We aimed to analyze the role of endogenous ceramide concentrations in CD8+ T cell function during tumorigenesis. To modulate ceramide concentrations specifically in T cells we made use of Asm-flox/CD4cre and Ac-flox/CD4cre mice, which lack Asm or Ac expression respectively in T cells.
We transplanted 5x105 B16-F1 melanoma cells subcutaneously into respective mouse strains and monitored tumor growth rates. To analyze the T cell phenotype, we performed flow cytometric analysis of CD8+ T cells isolated from lymphoid organs and tumors of Asm-flox/CD4cre and Ac-flox/CD4cre mice. Furthermore, we stimulated naïve CD8+ T cells from Asm-flox/CD4cre and Ac-flox/CD4cre mice in vitro to determine the impact of ceramide on T cell function.

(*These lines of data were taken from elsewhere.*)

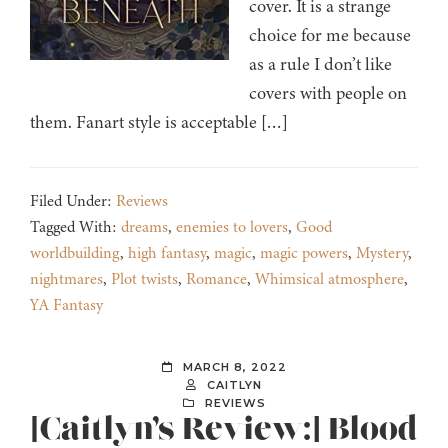
cover. It is a strange
choice for me because
as a rule I don’t like
covers with people on
them. Fanart style is acceptable […]
Filed Under:
Reviews
Tagged With:
dreams
,
enemies to lovers
,
Good
worldbuilding
,
high fantasy
,
magic
,
magic powers
,
Mystery
,
nightmares
,
Plot twists
,
Romance
,
Whimsical atmosphere
,
YA Fantasy
MARCH 8, 2022
CAITLYN
REVIEWS
[Caitlyn’s Review:] Blood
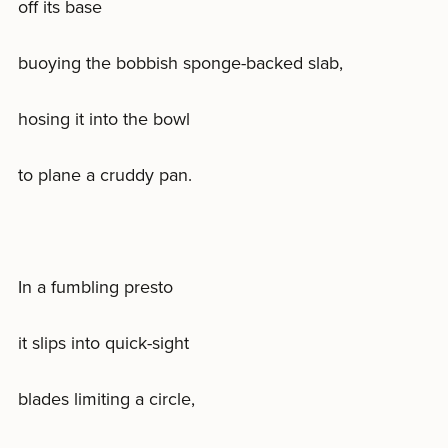
off its base
buoying the bobbish sponge-backed slab,
hosing it into the bowl
to plane a cruddy pan.
In a fumbling presto
it slips into quick-sight
blades limiting a circle,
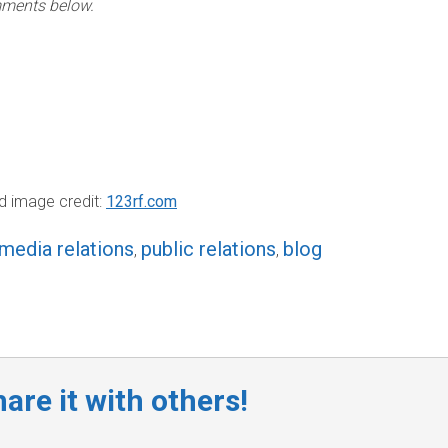
ments below.
d image credit:
123rf.com
media relations
public relations
blog
,
,
are it with others!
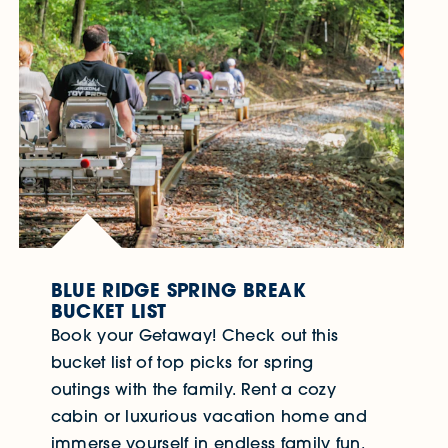
BLUE RIDGE SPRING BREAK
BUCKET LIST
Book your Getaway! Check out this
bucket list of top picks for spring
outings with the family. Rent a cozy
cabin or luxurious vacation home and
immerse yourself in endless family fun.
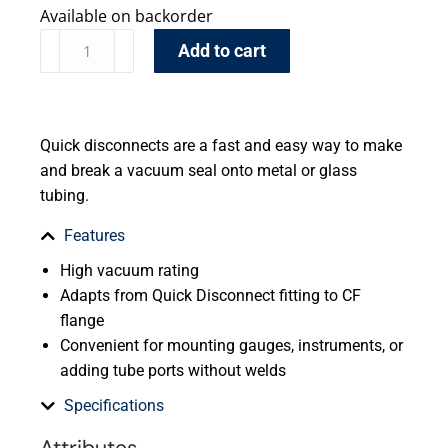
Available on backorder
Add to cart
Quick disconnects are a fast and easy way to make
and break a vacuum seal onto metal or glass
tubing.
Features
High vacuum rating
Adapts from Quick Disconnect fitting to CF
flange
Convenient for mounting gauges, instruments, or
adding tube ports without welds
Specifications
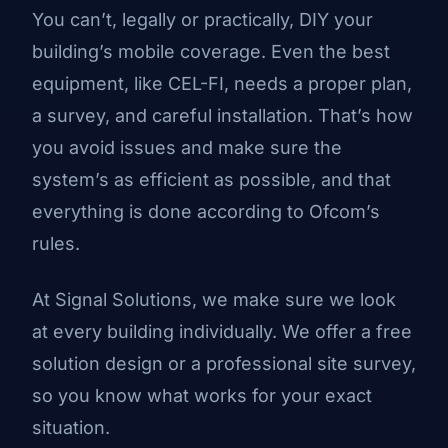
You can’t, legally or practically, DIY your
building’s mobile coverage. Even the best
equipment, like CEL-FI, needs a proper plan,
a survey, and careful installation. That’s how
you avoid issues and make sure the
system’s as efficient as possible, and that
everything is done according to Ofcom’s
rules.
At Signal Solutions, we make sure we look
at every building individually. We offer a
free
solution design
or a professional site survey,
so you know what works for your exact
situation.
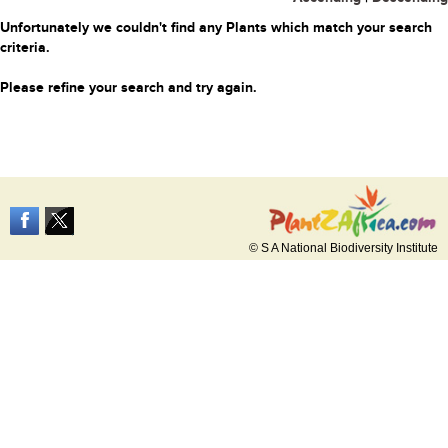
Unfortunately we couldn't find any Plants which match your search
criteria.
Please refine your search and try again.
© S A National Biodiversity Institute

We provide evidence that Asm-mediated generation of ceramide promotes CD8+ T cell activation and tumor control, whereas Ac reduces ceramide levels and impairs CD8+ T cell activation and tumor control. Moreover, we demonstrate that ceramide is polarized towards the immunological synapse and is involved in the induction of T cell receptor signaling cascades.
Our results indicate that endogenous ceramide concentrations have an impact on CD8+ T cell function in vitro and in vivo.